REQUIREMENT: When you reach the line containing "Кровельные материалы" in the records below, start copying exactly, and stop once you have copied the line containing "Навесная фасадная система Grand Line".

(Data records)

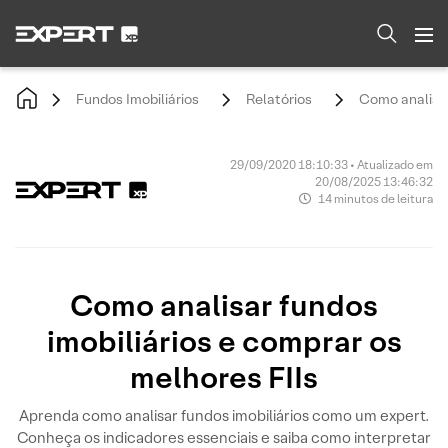
Fundos Imobiliários
Relatórios
Como analisar
29/09/2020 18:10:33 • Atualizado em
20/08/2025 13:46:32
14 minutos de leitura
Como analisar fundos
imobiliários e comprar os
melhores FIIs
Aprenda como analisar fundos imobiliários como um expert.
Conheça os indicadores essenciais e saiba como interpretar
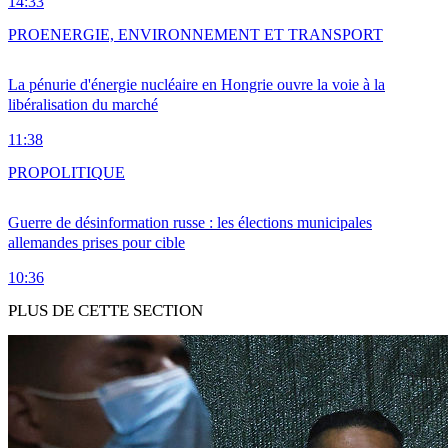
14:33
PRO
ENERGIE, ENVIRONNEMENT ET TRANSPORT
La pénurie d'énergie nucléaire en Hongrie ouvre la voie à la
libéralisation du marché
11:38
PRO
POLITIQUE
Guerre de désinformation russe : les élections municipales
allemandes prises pour cible
10:36
PLUS DE CETTE SECTION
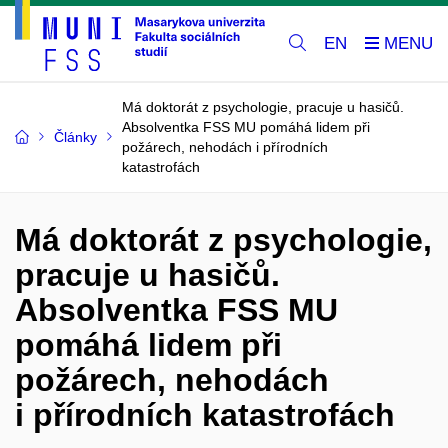
EN
Má doktorát z psychologie, pracuje u hasičů.
Absolventka FSS MU pomáhá lidem při
Články
požárech, nehodách i přírodních
katastrofách
Má doktorát z psychologie,
pracuje u hasičů.
Absolventka FSS MU
pomáhá lidem při
požárech, nehodách
i přírodních katastrofách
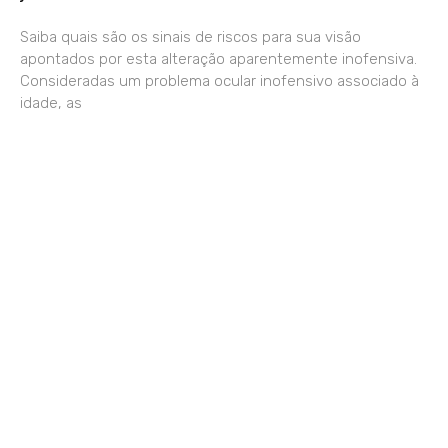
Saiba quais são os sinais de riscos para sua visão
apontados por esta alteração aparentemente inofensiva.
Consideradas um problema ocular inofensivo associado à
idade, as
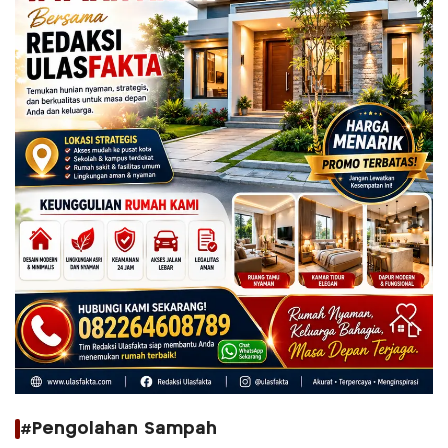
#Pengolahan Sampah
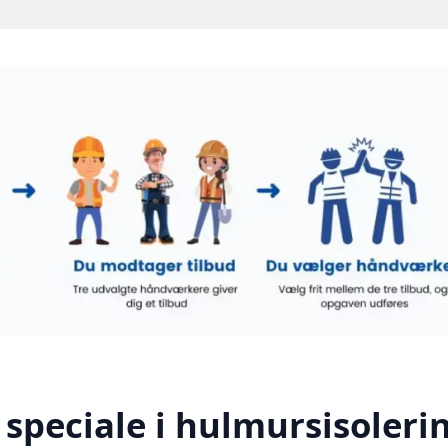
speciale i hulmursisolerin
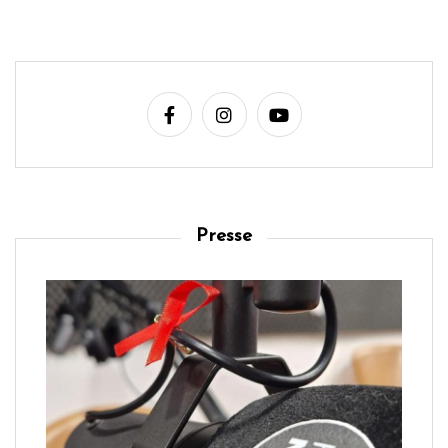
Presse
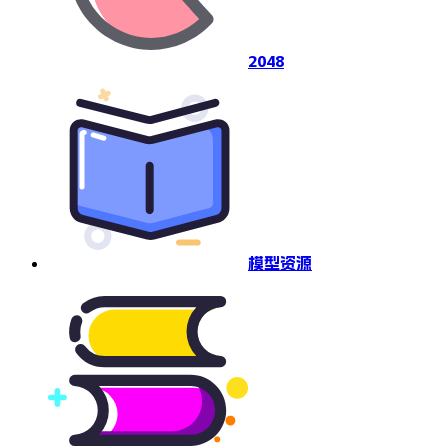
2048
模型资源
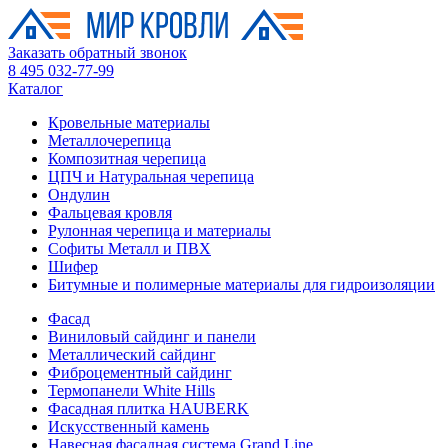
Заказать обратный звонок
8 495 032-77-99
Каталог
Кровельные материалы
Металлочерепица
Композитная черепица
ЦПЧ и Натуральная черепица
Ондулин
Фальцевая кровля
Рулонная черепица и материалы
Софиты Металл и ПВХ
Шифер
Битумные и полимерные материалы для гидроизоляции
Фасад
Виниловый сайдинг и панели
Металлический сайдинг
Фиброцементный сайдинг
Термопанели White Hills
Фасадная плитка HAUBERK
Искусственный камень
Навесная фасадная система Grand Line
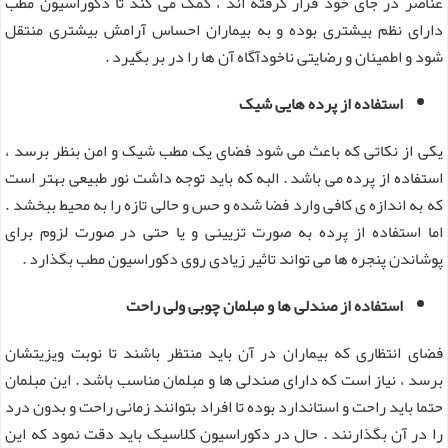
عناصر در جای خود قرار گرفته اند ، کمک می کند تا دکوراسیون مطب
دارای نظم بیشتری بوده و به بیماران احساس آرامش بیشتری منتقل
شود و اطمینان و رضایتی ناخودآگاه آن ها را در بر بگیرد .
استفاده از پرده هایی شیک
یکی از نکاتی که باعث می شود فضای یک مطب شیک و امن بنظر برسد ،
استفاده از پرده می باشد . البه که باید توجه داشت نور طبیعی بهتر است
که به اندازه ی کافی وارد فضا شده و حس و حالی تازه را به محیط ببخشد .
اما استفاده از پرده به صورت تزیینی و یا حتی در صورت لزوم برای
پوشاندن پنجره ها می تواند تاثیر زیادی روی دکوراسیون مطب بگذارد .
استفاده از صندلی ها و مبلمان چوبی ولی راحت
فضای انتظاری که بیماران در آن باید منتظر باشند تا نوبت ویزیتشان
برسد ، نیاز است که دارای صندلی ها و مبلمان مناسب باشد . این مبلمان
حتما باید راحت و استاندارد بوده تا افراد بتوانند زمانی راحت و بدون درد
را در آن بگذارنند . حال در دکوراسیون کلاسیک باید دقت نمود که این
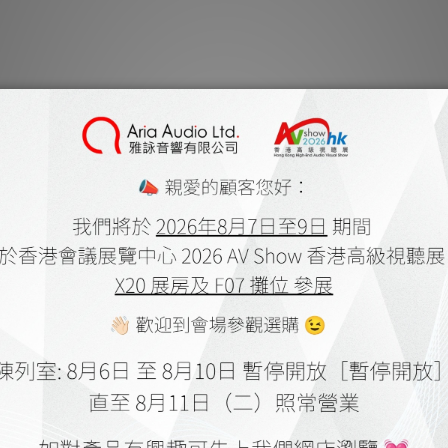
***
有現貨的商品
HPSC系列是替代HP
SSC”。這是它首次
形，每一股共有7條 0
屏蔽層也使用“精密導體
填充具有低電容且不帶
會產生微弱的振動，
外，電纜的外部也覆蓋
的前提下顯著降低噪聲
專門設計用的插頭。金
是信號傳輸的關鍵，所
0.3μ厚的銠，這樣
外殼經過CNC加工仔
鉻，另外，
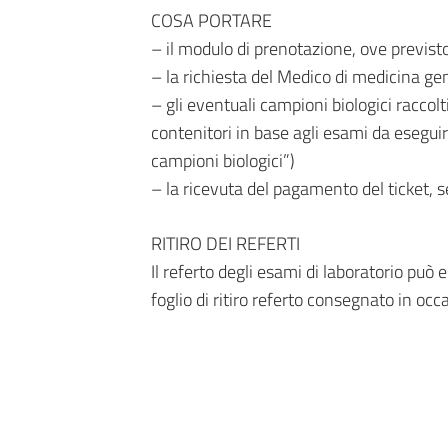
COSA PORTARE
– il modulo di prenotazione, ove previst
– la richiesta del Medico di medicina gen
– gli eventuali campioni biologici raccolti
contenitori in base agli esami da esegui
campioni biologici”)
– la ricevuta del pagamento del ticket, 
RITIRO DEI REFERTI
Il referto degli esami di laboratorio può 
foglio di ritiro referto consegnato in occ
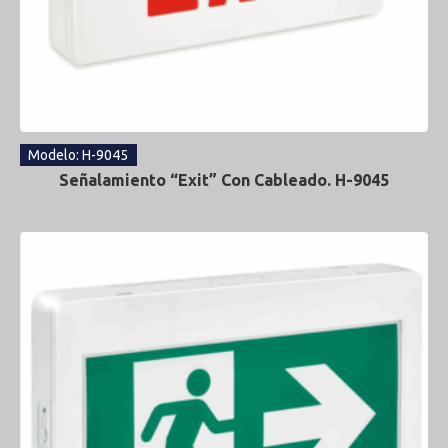
Modelo: H-9045
Señalamiento “Exit” Con Cableado. H-9045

RESULT OF THE TASK:
Кровельные материалы
Металлочерепица
Композитная черепица
ЦПЧ и Натуральная черепица
Ондулин
Фальцевая кровля
Рулонная черепица и материалы
Софиты Металл и ПВХ
Шифер
Битумные и полимерные материалы для гидроизоляции
Фасад
Виниловый сайдинг и панели
Металлический сайдинг
Фиброцементный сайдинг
Термопанели White Hills
Фасадная плитка HAUBERK
Искусственный камень
Навесная фасадная система Grand Line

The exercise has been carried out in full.